Together, these values create a culture where ambition meets collaboration, where passion meets practicality, and where innovation meets impact. People who live our values thrive at Test Labs and benefit both personally and professionally by engaging in the Test Labs journey.

What are we looking for in this position?

• Establish, maintain, and review management system policies, procedures, process maps and documentation, ensuring they are kept accurate and up to date.
• Maintain an effective audit schedule and perform internal audits to meet the requirements of all management systems, including facility, process based and study specific audits, and produce detailed reports outlining the findings.
• Assist and liaise with management in the investigation of near misses, complaints, accidents, incidents and information security breaches and notify all relevant internal and external interested parties.
• Manage all internal and external non-conformances and opportunities for improvements, ensuring robust root cause analysis is carried out, actions are followed up, implemented, and monitor effectiveness.
• Liaise with external certification bodies and external auditors and participate in external audits.
• Assist in the maintenance and improvements of the quality, occupational health and safety, environmental and information security management systems based on objectives and strategy set by the company.
• Maintain the standards/publications relating to the laboratory, legal compliance and aspects and impacts register, keeping them up to date with changes in quality, health and safety, environmental and information security legislation/requirements.
• Support with identification of risks and follow up on agreed mitigating measures ensuring these are documented within the risk registers and that appropriate risk assessments are performed and in place.
• Schedule, prepare for and attend compliance meetings, documenting outcomes and any actions raised.
• Support with management of contractors/suppliers and facility servicing and maintenance records to ensure compliance.
• Communicate effectively with sales, operations and other functions within the business to provide support for management and employees on matters relating to health, safety, environmental and information security.
• Participate in training and development to meet organisational standards/needs and support with the maintenance of a training management system for employees within the business.
• Ensure the principles of Good Laboratory Practice Regulations are complied with for designated studies and act as quality assurance personnel.
• Act in accordance with compliance and statutory obligations listed with legal compliance registers including GDPR and the Data Protection Act.
• Adhere to the company Management Systems and external certifications/accreditations maintained - including responsibilities outlined in the company policies and procedures.

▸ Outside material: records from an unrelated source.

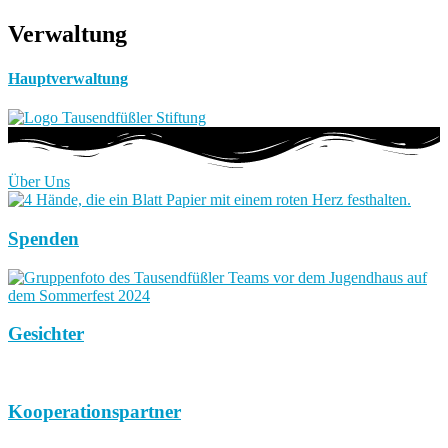
Verwaltung
Hauptverwaltung
Über Uns
Spenden
Gesichter
Kooperationspartner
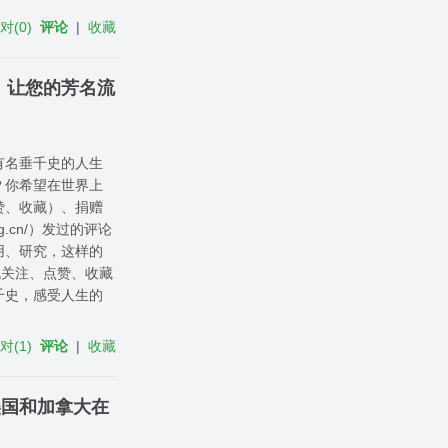
反对
(
0
)
评论
|
收藏
！让您的芳名流
有名垂千史的人生
？你希望在世界上
赞、收藏）、捐赠
g.cn/）发过的评论
用、研究，这样的
机关注、点赞、收藏
千史，感受人生的
反对
(
1
)
评论
|
收藏
美国和加拿大在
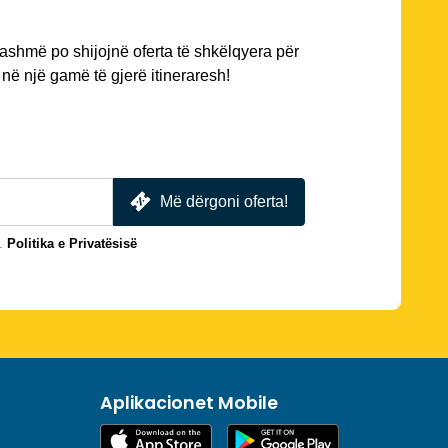
ashmë po shijojnë oferta të shkëlqyera për
në një gamë të gjerë itineraresh!
Më dërgoni oferta!
.
Politika e Privatësisë
Aplikacionet Mobile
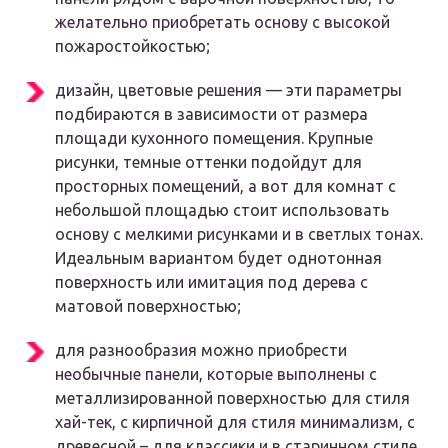
желательно приобретать основу с высокой
пожаростойкостью;
дизайн, цветовые решения — эти параметры
подбираются в зависимости от размера
площади кухонного помещения. Крупные
рисунки, темные оттенки подойдут для
просторных помещений, а вот для комнат с
небольшой площадью стоит использовать
основу с мелкими рисунками и в светлых тонах.
Идеальным вариантом будет однотонная
поверхность или имитация под дерева с
матовой поверхностью;
для разнообразия можно приобрести
необычные панели, которые выполнены с
металлизированной поверхностью для стиля
хай-тек, с кирпичной для стиля минимализм, с
древесной – для классики и в старинном стиле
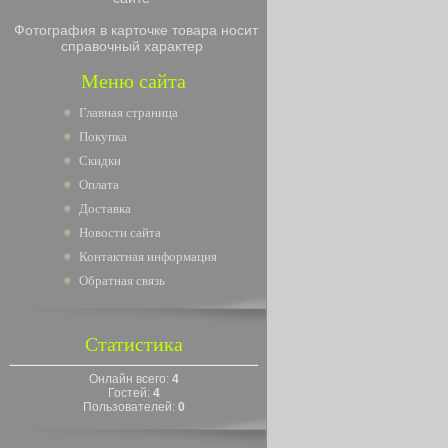
Фотография в карточке товара носит
справочный характер
Меню сайта
Главная страница
Покупка
Скидки
Оплата
Доставка
Новости сайта
Контактная информация
Обратная связь
Статистика
Онлайн всего:
4
Гостей:
4
Пользователей:
0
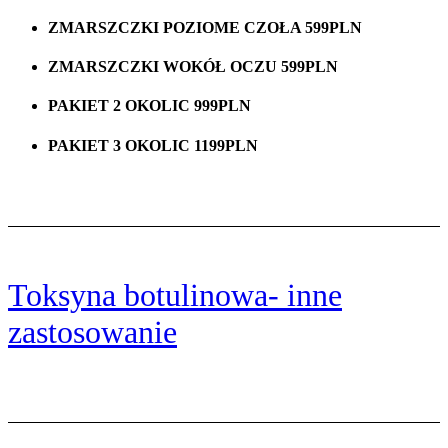
ZMARSZCZKI POZIOME CZOŁA 599PLN
ZMARSZCZKI WOKÓŁ OCZU 599PLN
PAKIET 2 OKOLIC 999PLN
PAKIET 3 OKOLIC 1199PLN
Toksyna botulinowa- inne
zastosowanie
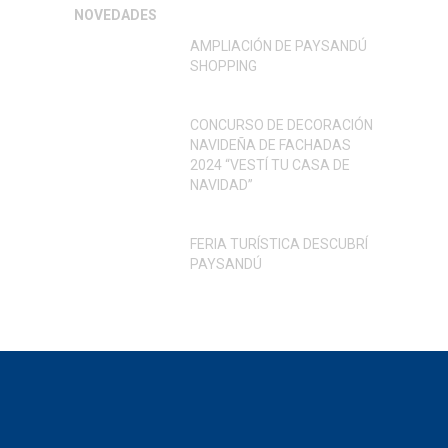
NOVEDADES
AMPLIACIÓN DE PAYSANDÚ
SHOPPING
CONCURSO DE DECORACIÓN
NAVIDEÑA DE FACHADAS
2024 “VESTÍ TU CASA DE
NAVIDAD”
FERIA TURÍSTICA DESCUBRÍ
PAYSANDÚ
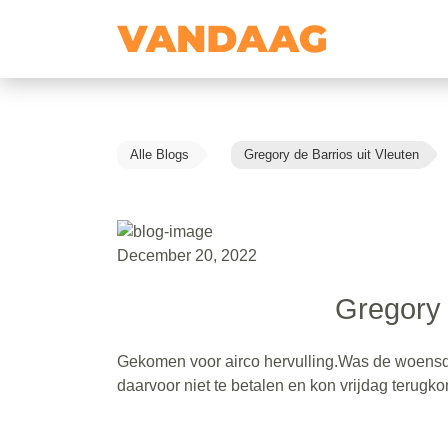
Alle Blogs
Gregory de Barrios uit Vleuten
December 20, 2022
Gregory 
Gekomen voor airco hervulling.Was de woensdag 
daarvoor niet te betalen en kon vrijdag terugko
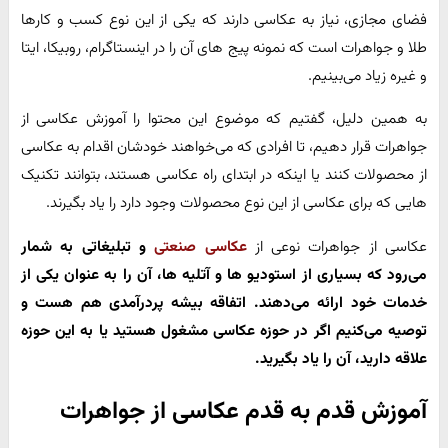
فضای مجازی، نیاز به عکاسی دارند که یکی از این نوع کسب و کارها
طلا و جواهرات است که نمونه پیج های آن را در اینستاگرام، روبیکا، ایتا
و غیره زیاد می‌بینیم.
به همین دلیل، گفتیم که موضوع این محتوا را آموزش عکاسی از
جواهرات قرار دهیم، تا افرادی که می‌خواهند خودشان اقدام به عکاسی
از محصولات کنند یا اینکه در ابتدای راه عکاسی هستند، بتوانند تکنیک
هایی که برای عکاسی از این نوع محصولات وجود دارد را یاد بگیرند.
عکاسی از جواهرات نوعی از
عکاسی صنعتی
و تبلیغاتی به شمار
می‌رود که بسیاری از استودیو ها و آتلیه ها، آن را به عنوان یکی از
خدمات خود ارائه می‌دهند. اتفاقه بیشه پردرآمدی هم هست و
توصیه می‌کنیم اگر در حوزه عکاسی مشغول هستید یا به این حوزه
علاقه دارید، آن را یاد بگیرید.
آموزش قدم به قدم عکاسی از جواهرات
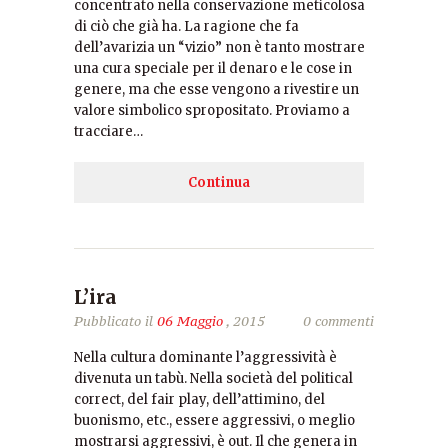
concentrato nella conservazione meticolosa
di ciò che già ha. La ragione che fa
dell’avarizia un “vizio” non è tanto mostrare
una cura speciale per il denaro e le cose in
genere, ma che esse vengono a rivestire un
valore simbolico spropositato. Proviamo a
tracciare…
Continua
L’ira
Pubblicato il
06 Maggio
, 2015
0 commenti
Nella cultura dominante l’aggressività è
divenuta un tabù. Nella società del political
correct, del fair play, dell’attimino, del
buonismo, etc., essere aggressivi, o meglio
mostrarsi aggressivi, è out. Il che genera in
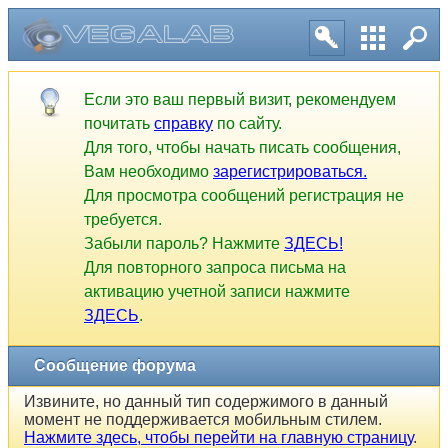
Если это ваш первый визит, рекомендуем
почитать
справку
по сайту.
Для того, чтобы начать писать сообщения,
Вам необходимо
зарегистрироваться.
Для просмотра сообщений регистрация не
требуется.
Забыли пароль? Нажмите
ЗДЕСЬ!
Для повторного запроса письма на
активацию учетной записи нажмите
ЗДЕСЬ
.
Сообщение форума
Извините, но данный тип содержимого в данный
момент не поддерживается мобильным стилем.
Нажмите здесь, чтобы перейти на главную страницу
.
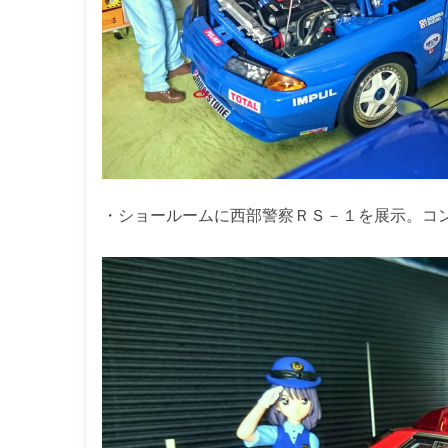
・ショールームに西部警察ＲＳ－１を展示。コ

What will we need you to have?

• Always represent our Core Values: Hungry, Humble, Smart.
• Ability to maintain a high level of attention to detail and a methodical approach.
• Excellent verbal and written communication skills.
• Excellent IT skills (Word, PowerPoint, Excel, Outlook, MS Planner).
• Ability to work in, and adapt to, a rapidly changing environment.
• Ability to work cooperatively with others to complete tasks and implement process improvement.
• Ability to prioritise and manage workload within a fast-paced environment.
• The ability to troubleshoot problems and develop solutions.
• Experience working in a GLP and UKAS accredited laboratory.
• Experience in the medical device industry.
• Experience completing internal audits and participating in external audits for GLP, ISO 17025, ISO 9001, ISO 14001, ISO 45001 and ISO 27001.

What will you get?

• 1 Year Fixed Term Contract.
• £40,000 to £50,000 per annum, depending on experience.
• Profit Sharing Bonus Scheme.
• Commitment to your Personal & Professional Development.
• Contributory Pension.
• Employee Discounts and Employee Assistance Platform.